Change detection data
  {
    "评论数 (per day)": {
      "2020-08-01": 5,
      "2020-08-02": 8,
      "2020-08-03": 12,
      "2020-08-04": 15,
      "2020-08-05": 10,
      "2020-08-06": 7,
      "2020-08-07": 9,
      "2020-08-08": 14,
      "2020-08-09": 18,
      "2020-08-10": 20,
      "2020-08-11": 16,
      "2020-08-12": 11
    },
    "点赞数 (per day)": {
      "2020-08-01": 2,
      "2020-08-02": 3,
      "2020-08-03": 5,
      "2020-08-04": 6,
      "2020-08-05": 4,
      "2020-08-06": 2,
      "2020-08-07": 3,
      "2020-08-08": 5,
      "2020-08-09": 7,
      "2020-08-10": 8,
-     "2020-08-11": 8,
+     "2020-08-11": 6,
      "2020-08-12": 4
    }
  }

* * *

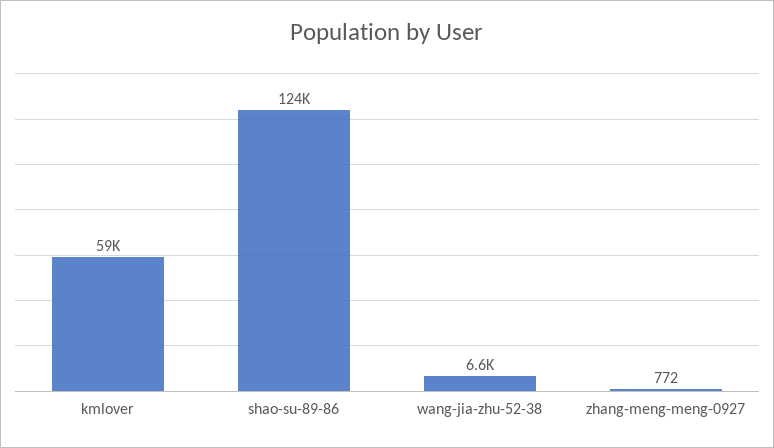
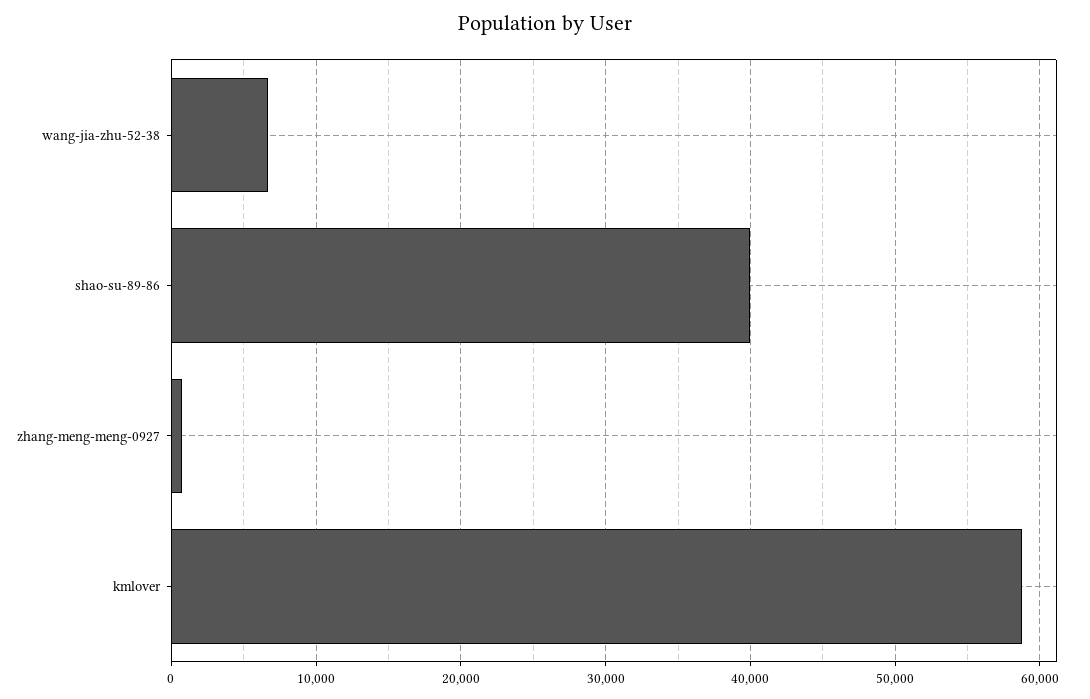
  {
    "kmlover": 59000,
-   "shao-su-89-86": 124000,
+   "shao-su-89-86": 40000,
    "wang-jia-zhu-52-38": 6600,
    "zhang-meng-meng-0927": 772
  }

#### EXERCISE OBJECTIVE
Across the data above, how many lines contain "shao"? Reply with a bare number.

#### REPLY TO THE TASK
2